== Segment start ==
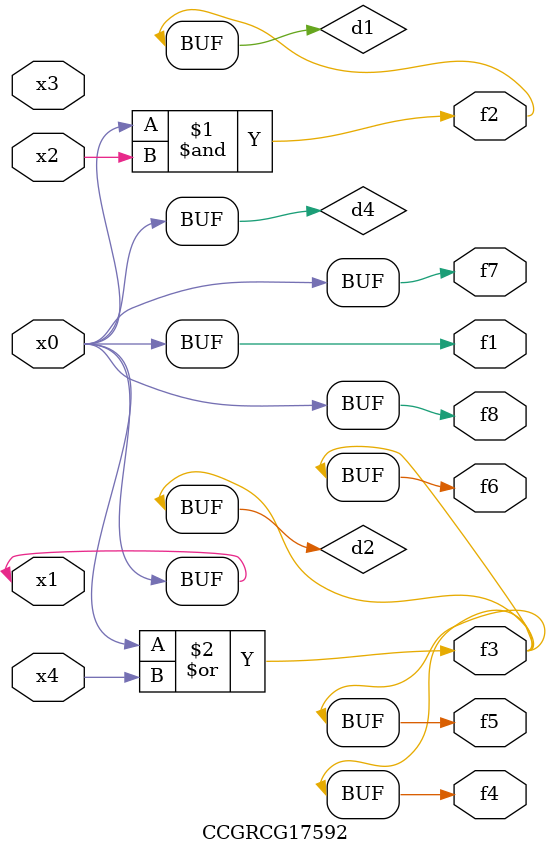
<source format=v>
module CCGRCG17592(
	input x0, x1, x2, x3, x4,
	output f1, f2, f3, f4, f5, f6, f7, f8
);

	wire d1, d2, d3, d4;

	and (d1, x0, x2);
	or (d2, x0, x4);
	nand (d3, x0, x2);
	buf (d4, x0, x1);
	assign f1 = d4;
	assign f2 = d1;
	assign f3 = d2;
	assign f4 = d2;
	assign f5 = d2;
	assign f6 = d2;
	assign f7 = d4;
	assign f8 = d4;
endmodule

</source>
== Segment end ==
WORK ORDER: Repeat every line of the data exactly, but do not include pictures.

REPLY:
<source format=v>
module CCGRCG17592(
	input x0, x1, x2, x3, x4,
	output f1, f2, f3, f4, f5, f6, f7, f8
);

	wire d1, d2, d3, d4;

	and (d1, x0, x2);
	or (d2, x0, x4);
	nand (d3, x0, x2);
	buf (d4, x0, x1);
	assign f1 = d4;
	assign f2 = d1;
	assign f3 = d2;
	assign f4 = d2;
	assign f5 = d2;
	assign f6 = d2;
	assign f7 = d4;
	assign f8 = d4;
endmodule

</source>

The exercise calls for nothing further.